Abraham had better results from his one prayer than most of us do in a lifetime. Take the story of Sodom and Gomorrah. God, having heard the outcry against these two towns whose sins were great and grave, was ready to destroy them both.
Appealing to God's better instincts, Abraham plea-bargains: “Will you sweep away the innocent with the guilty? Suppose there were fifty innocent people in the city; would you wipe out the place?” Then the clincher: “Far be it from you to do such a thing.”
It worked! Not only once, but five times. In answer to Abraham's petition, God was willing to preserve the towns for a mere ten innocent people.
But as we know from the rest of this sad tale, there weren't even ten to be found. And although Lot and his family were spared, Sodom and Gomorrah were destroyed.

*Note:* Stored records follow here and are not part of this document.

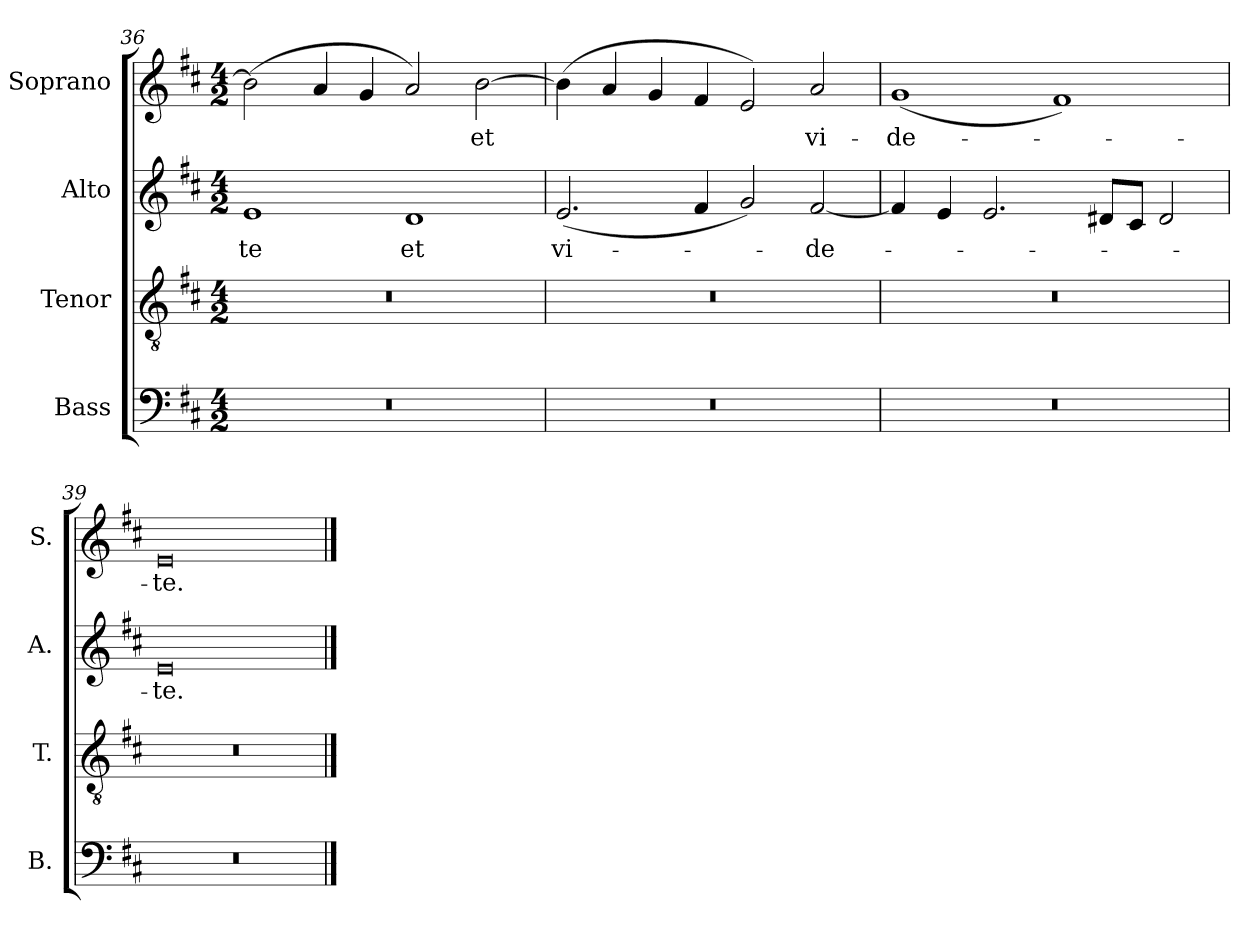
**kern	**kern	**kern	**text	**kern	**text
*part4	*part3	*part2	*part2	*part1	*part1
*staff4	*staff3	*staff2	*staff2	*staff1	*staff1
*I"Bass	*I"Tenor	*I"Alto	*	*I"Soprano	*
*I'B.	*I'T.	*I'A.	*	*I'S.	*
*clefF4	*clefGv2	*clefG2	*	*clefG2	*
*	*ITrd7c12	*	*	*	*
*k[f#c#]	*k[f#c#]	*k[f#c#]	*	*k[f#c#]	*
*D:	*D:	*D:	*	*D:	*
*M4/2	*M4/2	*M4/2	*	*M4/2	*
=36	=36	=36	=36	=36	=36
!LO:N:vis=1	!LO:N:vis=1	!	!	!	!
!	!	!	!LO:LY:b:color=#000000	!	!
0r	0r	1ei	-te	(2bi\]	.
.	.	.	.	4ai/	.
.	.	.	.	4gi/	.
!	!	!	!LO:LY:b:color=#000000	!	!
.	.	1di	et	2ai/)	.
!	!	!	!	!	!LO:LY:b:color=#000000
.	.	.	.	[2bi\	et
=37	=37	=37	=37	=37	=37
!LO:N:vis=1	!LO:N:vis=1	!	!	!	!
!	!	!	!LO:LY:b:color=#000000	!	!
0r	0r	(2.ei/	vi-	(4bi\]	.
.	.	.	.	4ai/	.
.	.	.	.	4gi/	.
.	.	4f#i/	.	4f#i/	.
.	.	2gi/)	.	2ei/)	.
!	!	!	!LO:LY:b:color=#000000	!	!
!	!	!	!	!	!LO:LY:b:color=#000000
.	.	[2f#i/	-de-	2ai/	vi-
=38	=38	=38	=38	=38	=38
!LO:N:vis=1	!LO:N:vis=1	!	!	!	!
!	!	!	!	!	!LO:LY:b:color=#000000
0r	0r	4f#i/]	.	(1gi	-de-
.	.	4ei/	.	.	.
.	.	2.ei/	.	.	.
.	.	.	.	1f#i)	.
.	.	8d#Xi/L	.	.	.
.	.	8c#i/J	.	.	.
.	.	2d#i/	.	.	.
=39	=39	=39	=39	=39	=39
!LO:N:vis=1	!LO:N:vis=1	!	!	!	!
!	!	!	!LO:LY:b:color=#000000	!	!
!	!	!	!	!	!LO:LY:b:color=#000000
0r	0r	0ei	-te.	0ei	-te.
==	==	==	==	==	==
*-	*-	*-	*-	*-	*-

I heard this story as a young child, first wondrously recounted by my aunt, a Sister of Saint Joseph, and then later in Bible history class. I remember thinking: “Go, Abraham, go. Ask God for five.” Ever since, I've had strong tendencies to be a bargainer, maybe even a canon lawyer, and certainly a petitioner.
I ask God for everything I want but am nowhere near as successful as Abraham. I ask for health, miracles, X-ray vision to find lost articles, and, intermittently, to be a better person.
Why not? Jesus said we should pray for our daily bread. That covers a lot. How many times, late at night, have I pounded on the door of heaven, remembering his words from Luke's Gospel: “Ask and you shall receive, seek and you shall find, knock and it shall be opened to you.”
I have asked and sought and knocked so much, you'd think I would know better by now.
Either the problem is with me or it is with God: take your choice. For myself, as the years go on, I think the problem is mine—or at least what I ask for and why I ask.
Behind most of my prayers is a gnawing fear of losing the loves of this life, so ephemeral and bittersweet. Although most of the things I ask for are by and large good, I have come to think that my desire to secure them suffers from a paradoxical dilemma.
In all my pleas, especially for what I love most, I am really asking that they never die, that they never be lost irreparably. But clearly, if nothing we love could ever die to this world, we would all end up decrepit bags of bones on a depleted earth.
In fact, we would have to be made of non-biodegradable plastic; but then how could we love, much less grow? That cannot be the answer.
Perhaps this is. Jesus teaches us to pray to our God as a father in heaven. And his promise is that, beyond this earth, none of its goods we cherish will ever be stolen away.
What parent among you will give your child a snake
if he asks for a fish, or hand her a scorpion if she asks for an egg?